__PASSAGE PROVIDED__.
1.Keep in mind there are some limitations with hardware in regards to
VMotion. Specifically related to CPU. They need to be "compatible". See
this to get more info:

http://kb.vmware.com/selfservice/microsites/search.do?language=en_US
<http://kb.vmware.com/selfservice/microsites/search.do?language=en_US&cmd=
displayKC&externalId=1991> &cmd=displayKC&externalId=1991

 

2.None that I am aware of.

3.You will be sharing NIC's. If you are doing HA and DRS, there is no way
to tie a specific VM to a NIC. I suggest as many NIC's in the host as
possible. In my last job the host ESX servers had the following hardware:

 

(4) Quad Core CPU's

128G RAM

(4) Quad Port NIC cards + the 2 onboard NICs

(2) Dual Port HBA cards

 

4. I think you can save on licensing with Hyper-V if you get the Data
Center version. Not sure about that. But in general licensing is not what
you save on in my experience. 

 

 

 

 

Chris Bodnar, MCSE
Sr. Systems Engineer
Distributed Systems Service Delivery - Intel Services
Guardian Life Insurance Company of America
Email: [email protected]
Phone: 610-807-6459
Fax: 610-807-6003

  _____  

From: Roger Wright [mailto:[email protected]] 
Sent: Monday, December 29, 2008 10:32 AM
To: NT System Admin Issues
Subject: RE: Virtualization Questions - More Q's

 

Great responses so far!  You've all given me even more to think about.

Records from a data source:

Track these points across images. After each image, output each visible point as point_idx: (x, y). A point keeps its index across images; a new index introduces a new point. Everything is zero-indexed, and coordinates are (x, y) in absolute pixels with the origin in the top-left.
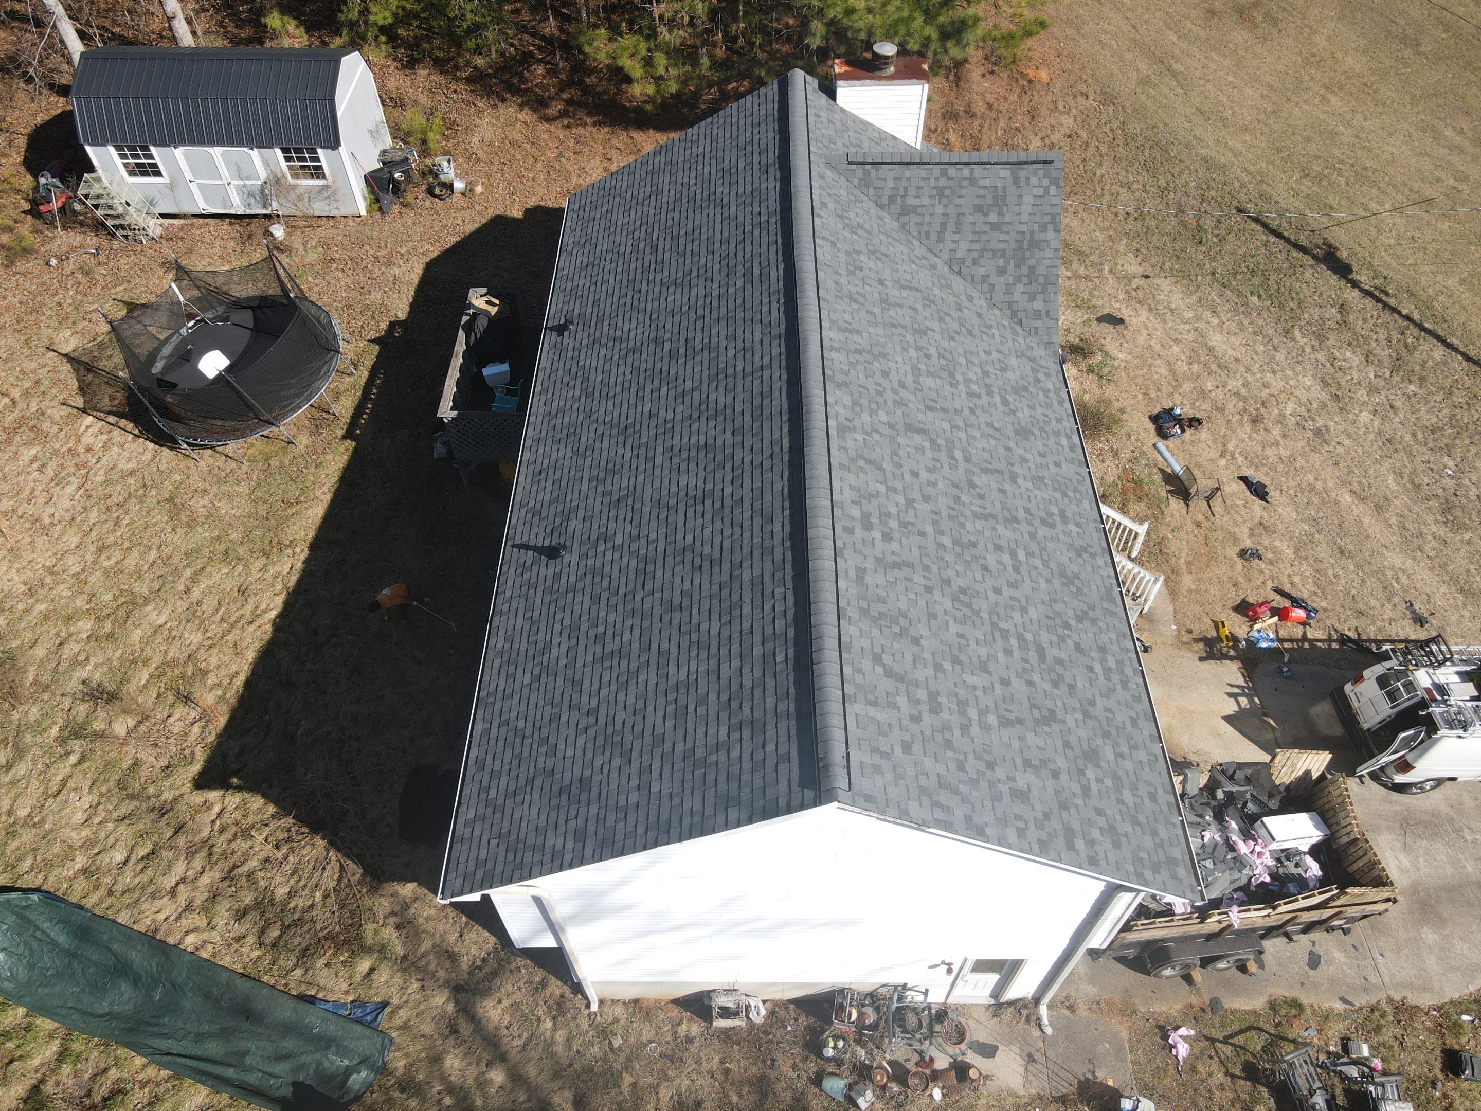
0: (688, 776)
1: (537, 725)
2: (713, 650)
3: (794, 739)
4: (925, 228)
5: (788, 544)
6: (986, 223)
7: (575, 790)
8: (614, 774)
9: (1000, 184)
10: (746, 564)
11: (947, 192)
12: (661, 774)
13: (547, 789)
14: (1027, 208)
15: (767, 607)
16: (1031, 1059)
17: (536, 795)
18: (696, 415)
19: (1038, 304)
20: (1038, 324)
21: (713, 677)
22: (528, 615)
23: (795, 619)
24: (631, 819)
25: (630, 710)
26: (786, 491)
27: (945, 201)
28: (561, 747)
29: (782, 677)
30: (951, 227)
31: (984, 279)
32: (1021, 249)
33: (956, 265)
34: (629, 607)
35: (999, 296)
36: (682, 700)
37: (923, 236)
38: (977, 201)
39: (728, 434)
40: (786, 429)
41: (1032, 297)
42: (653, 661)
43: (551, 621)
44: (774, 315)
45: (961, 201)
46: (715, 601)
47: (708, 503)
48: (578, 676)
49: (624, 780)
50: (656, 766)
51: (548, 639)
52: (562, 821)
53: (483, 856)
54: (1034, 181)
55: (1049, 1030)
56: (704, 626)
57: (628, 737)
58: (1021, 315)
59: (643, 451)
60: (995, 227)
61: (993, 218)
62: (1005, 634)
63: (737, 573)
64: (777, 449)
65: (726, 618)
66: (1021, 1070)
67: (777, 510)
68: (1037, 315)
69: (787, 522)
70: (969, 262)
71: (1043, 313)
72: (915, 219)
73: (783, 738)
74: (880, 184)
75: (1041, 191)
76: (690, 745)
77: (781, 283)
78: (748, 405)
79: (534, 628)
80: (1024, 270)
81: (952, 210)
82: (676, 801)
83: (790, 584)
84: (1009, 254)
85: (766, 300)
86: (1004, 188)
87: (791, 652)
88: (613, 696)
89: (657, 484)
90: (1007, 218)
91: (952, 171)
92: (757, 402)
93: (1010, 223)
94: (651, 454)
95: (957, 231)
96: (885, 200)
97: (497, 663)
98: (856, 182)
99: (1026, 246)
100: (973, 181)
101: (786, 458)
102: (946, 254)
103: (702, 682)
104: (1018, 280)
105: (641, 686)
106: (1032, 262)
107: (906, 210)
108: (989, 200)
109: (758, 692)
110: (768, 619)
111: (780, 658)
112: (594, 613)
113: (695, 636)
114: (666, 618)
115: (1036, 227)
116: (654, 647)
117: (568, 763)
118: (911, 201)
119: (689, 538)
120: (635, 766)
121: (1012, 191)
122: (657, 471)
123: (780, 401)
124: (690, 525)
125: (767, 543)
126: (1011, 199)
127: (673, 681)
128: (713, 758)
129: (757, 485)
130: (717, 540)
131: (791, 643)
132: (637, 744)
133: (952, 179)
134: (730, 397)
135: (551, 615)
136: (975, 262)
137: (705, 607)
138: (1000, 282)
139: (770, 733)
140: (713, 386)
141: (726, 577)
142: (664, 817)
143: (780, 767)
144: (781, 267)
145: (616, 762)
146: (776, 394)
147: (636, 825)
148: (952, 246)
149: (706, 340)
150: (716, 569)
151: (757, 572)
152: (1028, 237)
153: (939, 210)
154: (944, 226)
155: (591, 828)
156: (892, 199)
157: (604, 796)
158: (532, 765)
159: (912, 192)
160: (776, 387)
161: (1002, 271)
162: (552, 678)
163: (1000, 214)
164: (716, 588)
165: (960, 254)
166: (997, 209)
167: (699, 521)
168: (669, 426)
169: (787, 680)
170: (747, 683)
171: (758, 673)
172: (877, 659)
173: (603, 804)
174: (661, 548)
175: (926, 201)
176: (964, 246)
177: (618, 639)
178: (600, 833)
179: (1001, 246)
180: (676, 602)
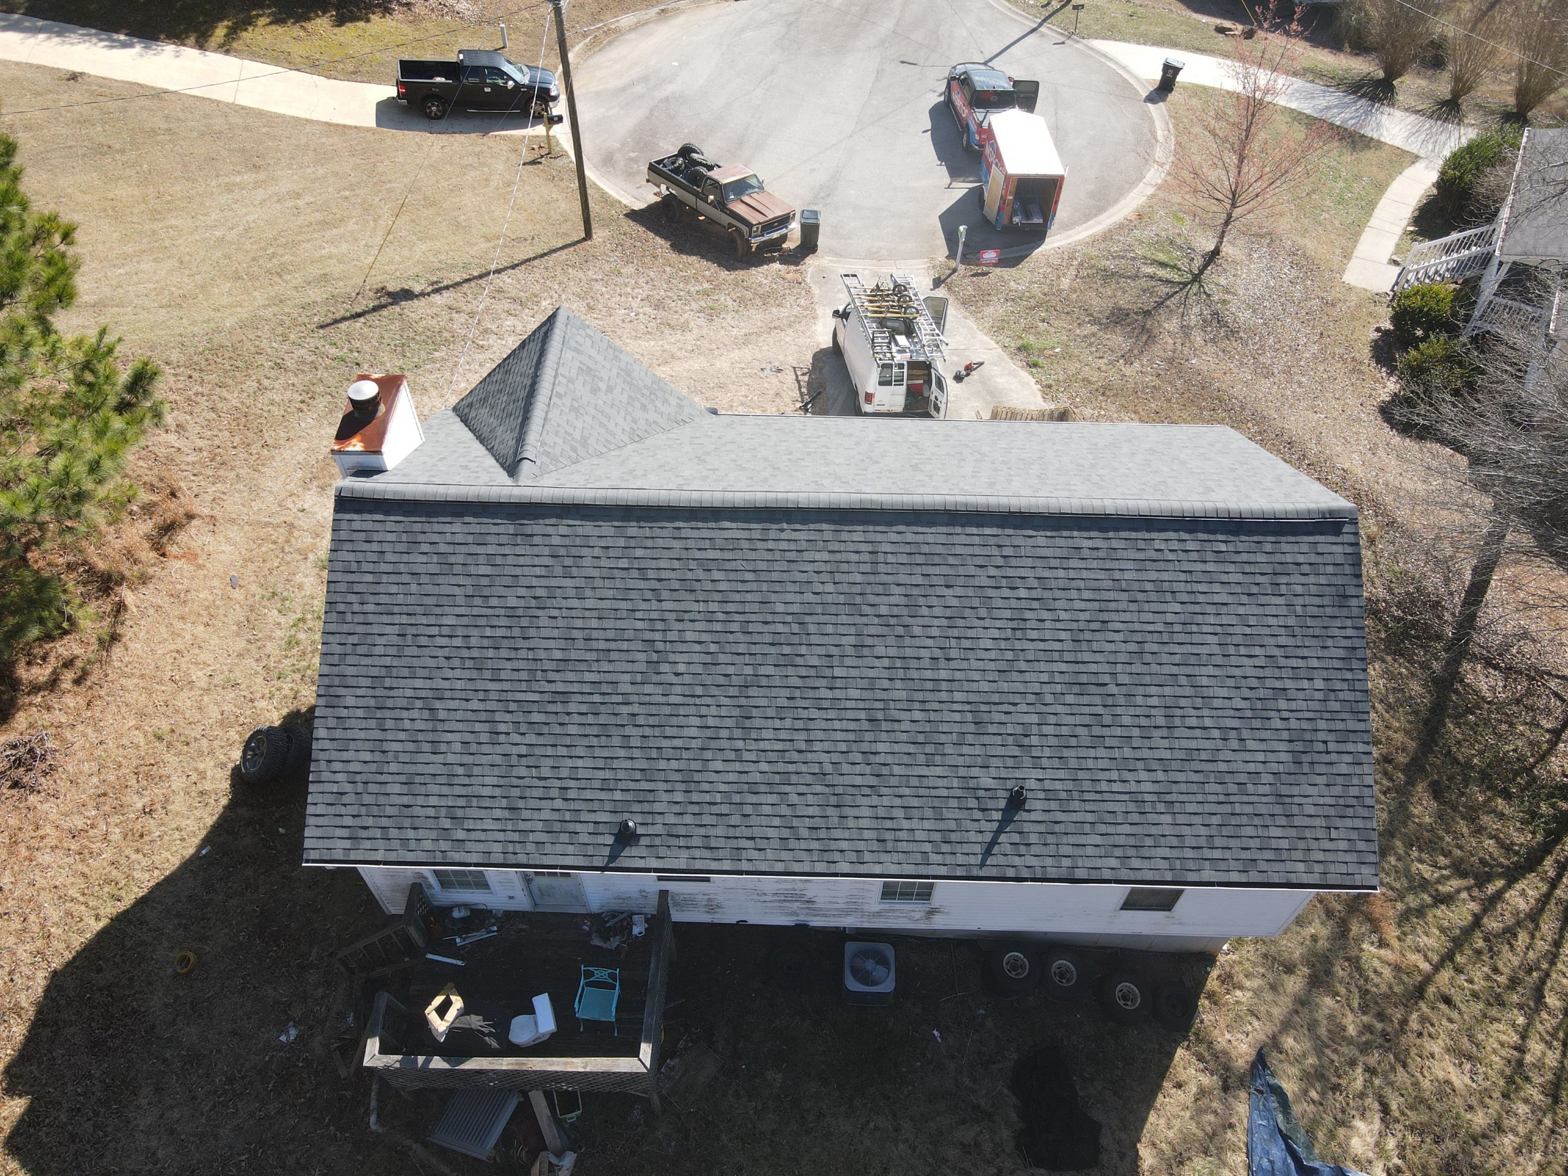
0: (1311, 632)
1: (1222, 798)
2: (1197, 609)
3: (1299, 539)
4: (602, 440)
5: (1111, 534)
6: (606, 394)
7: (1299, 746)
8: (1293, 705)
9: (577, 363)
10: (1117, 575)
11: (575, 404)
12: (1303, 658)
13: (1292, 779)
14: (600, 359)
15: (1171, 556)
17: (1296, 790)
18: (900, 631)
19: (673, 401)
20: (686, 411)
21: (1224, 609)
22: (1087, 828)
23: (1190, 531)
24: (1338, 685)
25: (1233, 693)
26: (1049, 534)
27: (582, 411)
28: (1252, 767)
29: (1241, 547)
30: (604, 420)
31: (649, 424)
32: (630, 384)
33: (635, 437)
34: (1122, 701)
35: (662, 422)
36: (1238, 640)
37: (608, 445)
38: (588, 388)
39: (949, 592)
40: (974, 530)
41: (667, 402)
42: (1189, 671)
43: (1106, 796)
44: (802, 536)
45: (585, 399)
46: (1146, 607)
47: (1028, 615)
48: (1181, 755)
49: (1301, 695)
50: (1294, 663)
51: (1126, 797)
52: (1327, 758)
53: (1343, 845)
54: (578, 338)
56: (1170, 618)
57: (1261, 693)
58: (679, 417)
59: (919, 696)
60: (610, 389)
61: (603, 386)
63: (1124, 585)
64: (992, 541)
65: (1169, 597)
67: (1071, 543)
68: (680, 407)
69: (1086, 534)
70: (634, 426)
71: (680, 402)
72: (592, 442)
73: (1295, 548)
74: (558, 449)
75: (588, 341)
76: (1282, 631)
77: (753, 526)
78: (918, 570)
79: (1109, 818)
80: (646, 392)
81: (591, 411)
82: (1330, 642)
83: (1154, 535)
84: (632, 394)
85: (770, 545)
86: (581, 362)
87: (1220, 537)
88: (1215, 713)
89: (975, 676)
90: (605, 377)
92: (919, 559)
93: (609, 378)
94: (929, 685)
95: (608, 418)
96: (573, 455)
97: (1135, 863)
98: (552, 467)
99: (628, 379)
100: (571, 380)
101: (1011, 532)
102: (625, 438)
103: (1225, 620)
104: (652, 401)
105: (1212, 682)
106: (641, 384)
107: (584, 444)
108: (588, 379)
109: (1248, 569)
110: (1182, 556)
111: (1223, 547)
112: (1115, 742)
113: (1177, 628)
114: (1148, 658)
115: (616, 363)
116: (1175, 670)
117: (1271, 757)
118: (577, 435)
119: (1063, 635)
120: (1289, 684)
121: (585, 359)
122: (958, 675)
123: (932, 535)
124: (1048, 635)
125: (1101, 554)
126: (591, 364)
127: (1216, 650)
128: (1299, 610)
129: (1029, 562)
130: (1079, 605)
131: (1212, 537)
132: (1269, 683)
133: (565, 393)
134: (896, 590)
135: (1098, 797)
136: (635, 422)
137: (1150, 617)
138: (652, 415)
139: (1289, 558)
140: (867, 610)
141: (1125, 596)
142: (1341, 653)
143: (1320, 550)
144: (727, 524)
145: (1282, 704)
146: (920, 538)
147: (1344, 680)
148: (619, 430)
149: (789, 619)
150: (1113, 606)
151: (1130, 565)
152: (622, 373)
153: (588, 419)
154: (601, 424)
155: (1340, 726)
157: (1310, 715)
158: (1264, 799)
159: (570, 430)
160: (910, 537)
161: (644, 408)
162: (1175, 788)
163: (601, 379)
164: (1133, 607)
165: (627, 428)
166: (596, 379)
167: (1048, 624)
168: (899, 663)
169: (1244, 542)
170: (1239, 578)
171: (1231, 568)
173: (1318, 715)
174: (1063, 667)
175: (579, 425)
176: (621, 421)
177: (1153, 712)
178: (1344, 716)
179: (626, 396)
180: (1133, 647)
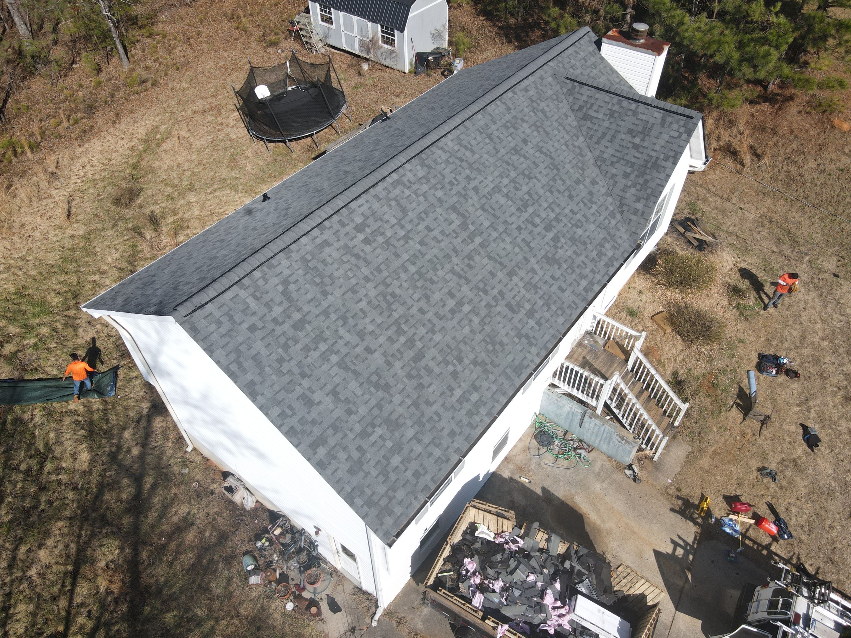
4: (592, 132)
6: (631, 142)
9: (651, 120)
11: (616, 115)
14: (662, 142)
16: (353, 630)
19: (639, 206)
20: (634, 218)
27: (612, 120)
30: (608, 137)
31: (614, 176)
32: (645, 166)
33: (600, 161)
35: (617, 190)
37: (588, 137)
38: (632, 127)
41: (638, 200)
45: (622, 123)
54: (675, 126)
55: (374, 624)
58: (625, 208)
60: (636, 147)
61: (637, 140)
62: (400, 332)
66: (342, 631)
68: (636, 212)
70: (608, 163)
71: (640, 213)
72: (589, 124)
74: (579, 96)
75: (676, 134)
80: (641, 180)
81: (614, 127)
84: (636, 167)
86: (653, 124)
90: (645, 144)
91: (625, 103)
93: (646, 148)
95: (610, 141)
96: (576, 107)
98: (565, 91)
99: (649, 166)
100: (635, 113)
102: (597, 153)
104: (634, 185)
106: (649, 177)
107: (586, 117)
108: (640, 129)
115: (662, 156)
118: (592, 113)
121: (657, 127)
126: (654, 133)
133: (623, 107)
136: (612, 164)
138: (622, 182)
148: (603, 149)
152: (653, 161)
153: (606, 124)
154: (604, 134)
156: (581, 108)
159: (595, 107)
161: (626, 176)
163: (643, 140)
165: (605, 156)
166: (642, 136)
172: (286, 283)
175: (600, 116)
176: (610, 151)
178: (129, 301)
179: (633, 160)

__APPLY WHAT YOU READ__.
1. Translate this sentence from the virtualization email into Spanish: "But in general licensing is not what you save on in my experience."
2. Write what comes next in the virtualization email, continuing from its final sentence.
These records were drawn from a separate source.

__SOLVED TASKS__.
1. Pero, en general, según mi experiencia, las licencias no son aquello en lo que se ahorra.

2.
 

A few other questions:

 

1.       From a DR perspective, or perhaps just for rebalancing the load
on a host machine, how does moving from one host to another with different
HW impact the VM, or is it transparent?  

 

2.       Does Virtualization impact your domain security requirements in
any way?  

 

3.       NIC Utilization - Shared NICs or separate for each VM?

 

4.       OS & App licensing - can we expect any reduction in licensing
requirements?

 

 

Thanks!

 

 

 

 

 

   

 

Roger Wright

Network Administrator

Evatone, Inc.

727.572.7076  x388

_____  

 

From: Andy Shook [mailto:[email protected]] 
Sent: Monday, December 29, 2008 9:52 AM
To: NT System Admin Issues
Subject: RE: Virtualization Questions

 

Roger,

Opinions on this will vary, however, my responses.

 

1.       Yes.  Centralized storage that all hosts can see and access is a
must for Vmotion/HA/DRS as well as backups.  Needs and budget will
dictate, however, I would have local storage only for the host OS (ESX,
etc.) and a SAN for all the VMs\vmdk files. 

2.       Acceptance of a dedicated VM is growing.  I've personally run
many, many (police academy joke, if your didn't get it) applications with
no issues raided from the vendor, YMMV by vendor

3.       Load and amount of data usually dictate this.  I've seen every
mainstream app virtualized and dedicated server, here in the datacenter.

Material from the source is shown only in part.